Wie viele Tote dort liegen, weiß niemand genau. Aber internationale Organisationen gehen von bis zu 800 Menschen aus, die sich an Bord des überfüllten Flüchtlingsbootes befanden, das vor einem Jahr zwischen Libyen und der italienischen Insel Lampedusa gekentert war. Doch auch wenn sich die italienischen Behörden bemühen, den Opfern ihre Namen zurückgeben, indem sie das Wrack bergen und die Personen identifizieren wollen, wird dies wohl nicht in allen Fällen gelingen. Denn schon davor sind Schiffe mit Migranten gesunken. Danach ebenfalls.

Lampedusa stand vor einem Jahr als Symbol für das da, was später die Bezeichnung Flüchtlingskrise erhielt. Und - schon damals - für das Unvermögen Europas, eine gemeinsame Antwort darauf zu finden. Diese hat die Regierung in Rom jahrelang eingefordert. Nach dem Schiffsunglück legte die EU-Kommission dann einen Plan zur Verteilung von Asylwerbern aus Italien und Griechenland vor. Etwas später verschob sich die Debatte und begann um einen verstärkten Schutz der Außengrenzen der Union zu kreisen. In den Fokus der Aufmerksamkeit geriet Griechenland. Idomeni, der Ort an der Grenze zu Mazedonien, wurde zum nächsten Symbol.
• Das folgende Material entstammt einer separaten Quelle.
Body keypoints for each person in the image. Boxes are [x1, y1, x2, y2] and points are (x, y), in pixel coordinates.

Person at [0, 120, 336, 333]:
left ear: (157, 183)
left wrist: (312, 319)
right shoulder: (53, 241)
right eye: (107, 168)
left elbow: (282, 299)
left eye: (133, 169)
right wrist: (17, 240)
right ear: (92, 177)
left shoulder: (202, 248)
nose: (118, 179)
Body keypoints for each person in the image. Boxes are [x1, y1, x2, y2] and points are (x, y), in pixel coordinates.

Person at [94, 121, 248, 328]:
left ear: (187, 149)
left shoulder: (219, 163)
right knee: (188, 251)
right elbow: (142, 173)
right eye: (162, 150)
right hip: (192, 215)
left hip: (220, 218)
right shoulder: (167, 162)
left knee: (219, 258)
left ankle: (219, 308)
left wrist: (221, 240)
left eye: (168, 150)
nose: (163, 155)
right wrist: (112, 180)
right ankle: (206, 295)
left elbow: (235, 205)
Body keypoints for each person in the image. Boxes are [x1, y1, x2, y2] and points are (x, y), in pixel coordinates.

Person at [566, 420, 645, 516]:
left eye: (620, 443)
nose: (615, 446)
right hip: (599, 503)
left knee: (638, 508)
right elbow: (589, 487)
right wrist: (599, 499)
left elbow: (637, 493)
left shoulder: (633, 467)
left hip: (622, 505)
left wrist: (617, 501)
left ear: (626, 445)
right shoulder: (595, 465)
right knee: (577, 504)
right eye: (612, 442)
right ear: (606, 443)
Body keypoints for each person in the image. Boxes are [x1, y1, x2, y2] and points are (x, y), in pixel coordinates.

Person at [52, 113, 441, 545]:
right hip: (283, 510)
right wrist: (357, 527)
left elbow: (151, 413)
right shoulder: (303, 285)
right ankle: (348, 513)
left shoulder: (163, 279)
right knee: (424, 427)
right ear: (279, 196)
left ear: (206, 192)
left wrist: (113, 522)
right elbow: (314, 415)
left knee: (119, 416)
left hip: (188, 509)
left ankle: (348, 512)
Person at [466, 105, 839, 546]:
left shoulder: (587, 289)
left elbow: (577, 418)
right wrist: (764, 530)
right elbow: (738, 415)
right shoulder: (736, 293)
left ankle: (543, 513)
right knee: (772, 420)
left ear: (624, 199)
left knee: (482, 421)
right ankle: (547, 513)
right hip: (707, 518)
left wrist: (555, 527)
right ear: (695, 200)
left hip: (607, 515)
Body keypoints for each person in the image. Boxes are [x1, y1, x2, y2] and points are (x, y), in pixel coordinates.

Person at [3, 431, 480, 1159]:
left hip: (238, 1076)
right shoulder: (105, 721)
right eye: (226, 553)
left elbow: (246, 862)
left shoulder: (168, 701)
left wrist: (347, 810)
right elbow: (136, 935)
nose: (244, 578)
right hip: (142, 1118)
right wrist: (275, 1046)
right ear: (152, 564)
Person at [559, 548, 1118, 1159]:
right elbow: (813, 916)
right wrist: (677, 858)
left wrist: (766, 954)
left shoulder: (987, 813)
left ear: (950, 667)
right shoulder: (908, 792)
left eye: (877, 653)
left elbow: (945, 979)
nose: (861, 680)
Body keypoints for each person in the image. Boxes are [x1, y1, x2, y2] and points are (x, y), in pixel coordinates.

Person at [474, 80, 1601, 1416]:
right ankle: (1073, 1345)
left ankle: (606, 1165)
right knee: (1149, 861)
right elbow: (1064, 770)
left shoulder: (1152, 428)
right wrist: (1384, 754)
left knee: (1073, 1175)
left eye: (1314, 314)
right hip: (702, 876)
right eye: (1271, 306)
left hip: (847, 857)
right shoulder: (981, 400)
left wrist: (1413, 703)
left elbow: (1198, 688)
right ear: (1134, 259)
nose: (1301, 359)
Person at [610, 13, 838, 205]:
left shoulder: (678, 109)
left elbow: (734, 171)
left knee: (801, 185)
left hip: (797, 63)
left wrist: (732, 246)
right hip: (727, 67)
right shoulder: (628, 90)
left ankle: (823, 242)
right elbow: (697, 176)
Als ein solches könnte Lampedusa aber bald wieder zurückkehren. Die Balkan-Route soll nach dem Willen der entlang ihr liegenden Länder geschlossen bleiben; im Sommer könnten sich wieder zehntausende Menschen von Nordafrika aus auf den Weg nach Italien und damit Europa machen. Österreich will nicht unvorbereitet darauf sein: Es trifft "Vorkehrungen" im Grenzgebiet am Brenner. In Italien löst das Empörung aus: Nicht das bedeute europäische Solidarität.

Allerdings hat die Regierung in Wien auch ein anderes Angebot parat. Beim Treffen mit EU-Amtskollegen am Dienstag will Verteidigungsminister Hans Peter Doskozil für eine Initiative zur Sicherung der Grenzen mit militärischer Unterstützung werben. Die Idee ist mit Kroatien, Slowenien, Ungarn, Tschechien und der Slowakei abgestimmt. Sie basiert darauf, militärische Mittel zu nutzen, wenn die zivilen nicht ausreichen. So könnten Soldaten an die Grenze geschickt werden - wie es Österreich bereits Mazedonien angeboten hat.

Mag aber der Assistenzeinsatz des Heeres mit einer langen Tradition in einem neutralen Land wie Österreich auch ohne heftige Emotionen diskutiert werden können, weckt die Vorstellung, Soldaten mit Aufgaben der zivilen Behörden zu betrauen, woanders unangenehme Assoziationen. In Deutschland etwa kann die Bundeswehr zwar Katastrophenhilfe leisten, jedoch ist für innere Sicherheit, wie Grenzschutz, allein die Polizei zuständig. So solle es auch bleiben, machte Verteidigungsministerin Ursula von der Leyen klar.

Berlin würde sowieso lieber auf eine bessere Verteilung von Flüchtlingen innerhalb der EU setzen. Aber die entsprechenden Pläne werden bei einem Innenminister-Treffen kommende Woche wohl erneut angepasst - etwa ein Programm zur Neuansiedlung von Asylwerbern. In dessen Rahmen sollen an die 6500 Menschen in den kommenden vier Monaten verteilt werden. Das ist nicht einmal ein Drittel dessen, was früher vereinbart wurde.